No. 58 – Ottawa Redblacks
- Position: Defensive end
- Roster status: 6-game injured list
- CFL status: American

Personal information
- Born: March 25, 1998 (age 28) Steelton, Pennsylvania, U.S.
- Listed height: 6 ft 0 in (1.83 m)
- Listed weight: 250 lb (113 kg)

Career information
- High school: Steelton-Highspire
- College: James Madison Towson

Career history
- Ottawa Redblacks (2022–present);

Awards and highlights
- CFL East All-Star (2023);
- Stats at CFL.ca

= Bryce Carter =

American gridiron football player (born 1998)

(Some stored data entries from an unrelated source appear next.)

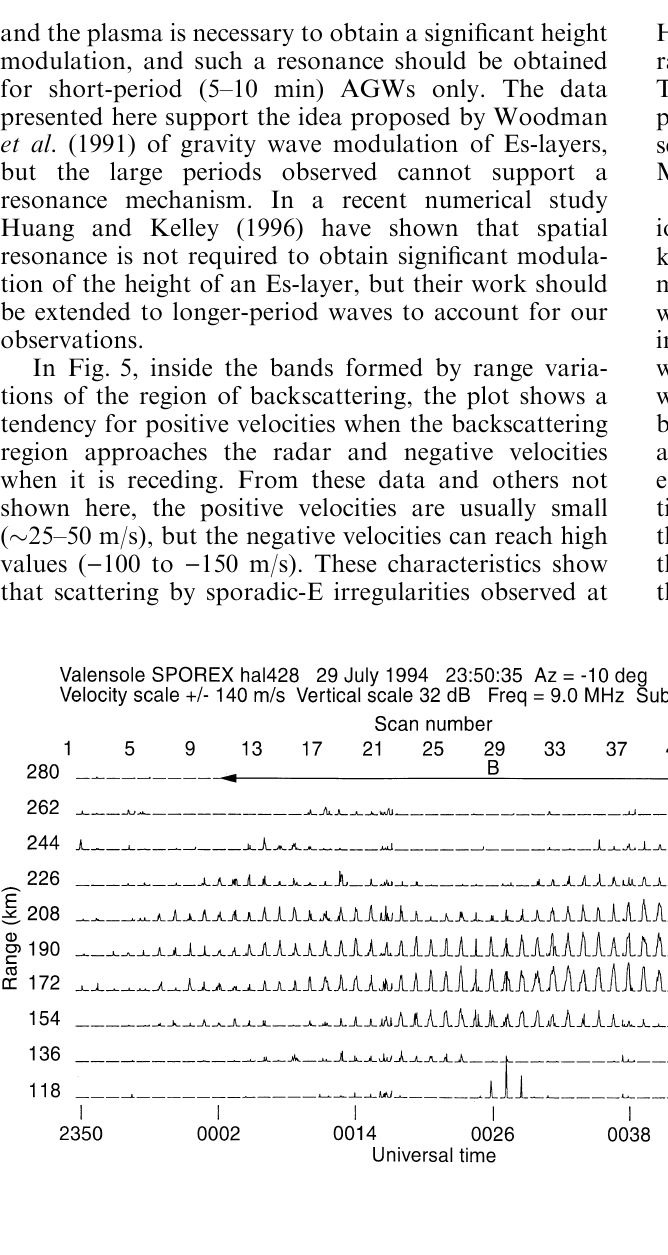
Fig. 9. Time evolution of E-region magnetic aspect sensitive echoes at 9 MHz in azimuth 10 (cid:176) W in the time-period 2245–2348 UT. The Doppler spectrum at any cell is logarithmic on a 28-dB scale with the Doppler velocity ranging from ) 140 to 140 m/s. A region of backscattering, forming a band with a positive range rate of about 70–90 m/s, is observed from 2317 UT to the end of the record at 2348 UT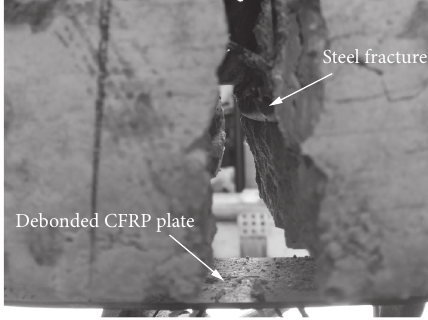
Figure 5: Typical failure of fatigue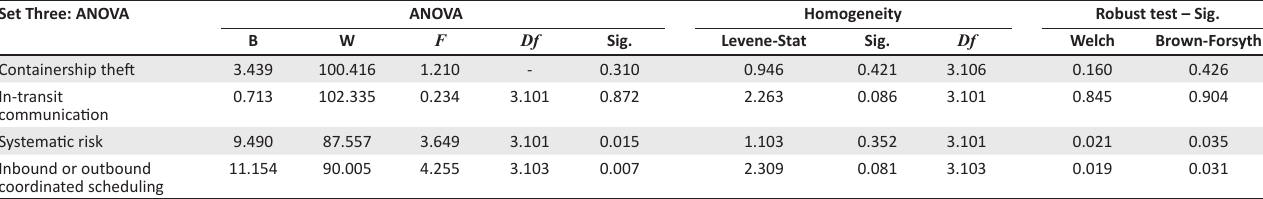
TABLE 4: Analysis of variance on supply chain technological advancements. Set Three: ANOVA ANOVA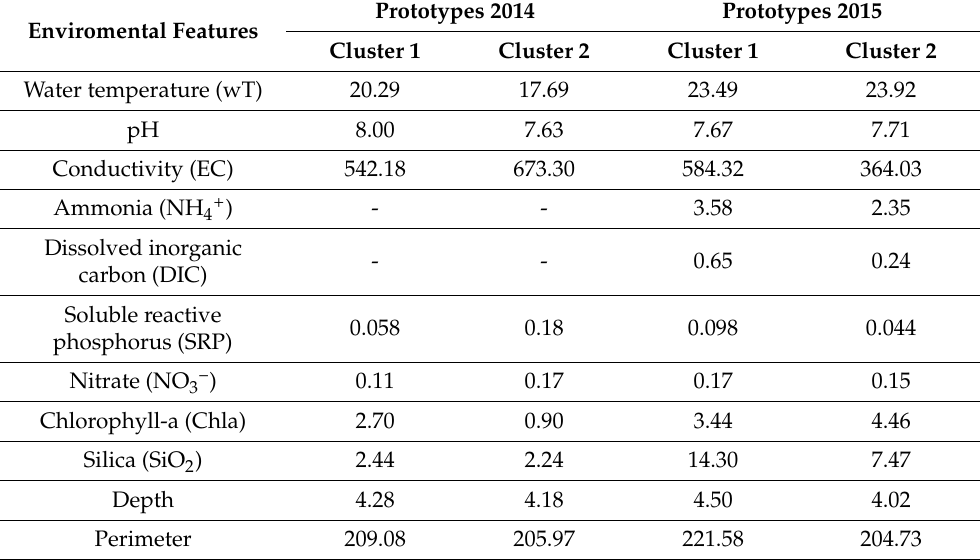
Table 3. Cluster’s prototypes of each environmental feature in the 2014 and 2015.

Bryce Carter (born March 25, 1998) is an American professional football defensive lineman for the Ottawa Redblacks of the Canadian Football League (CFL).

==College career==
After using a redshirt year in 2016, Carter played college football for the Towson Tigers from 2017 to 2019. He played in 35 games for the Tigers, starting in 24, where he had 144 tackles, 15 sacks, and six forced fumbles. He then transferred to James Madison University to play for the Dukes in 2021, where he played in 14 games and had 54 tackles, nine sacks, and three forced fumbles.

==Professional career==

On May 21, 2022, it was announced that Carter had signed with the Ottawa Redblacks. He made his professional debut on July 21, 2022, against the Montreal Alouettes, where he recorded two defensive tackles. He played in six regular season games in 2022, where he had ten defensive tackles and two sacks. On December 18, 2024, Carter and the Redblacks agreed to a two-year deal, locking him in through 2026.

Pre-draft measurables
| Height | Weight | Arm length | Hand span | Wingspan | 40-yard dash | 10-yard split | 20-yard split | 20-yard shuttle | Three-cone drill | Vertical jump | Broad jump | Bench press |
| 5 ft 11+3⁄4 in (1.82 m) | 250 lb (113 kg) | 32 in (0.81 m) | 9+1⁄8 in (0.23 m) | 6 ft 5+1⁄4 in (1.96 m) | 4.94 s | 1.63 s | 2.82 s | 4.60 s | 7.60 s | 31.0 in (0.79 m) | 8 ft 10 in (2.69 m) | 25 reps |
All values from Pro Day

==Personal life==
Carter was born to parents James Carter and Lisa Lewis.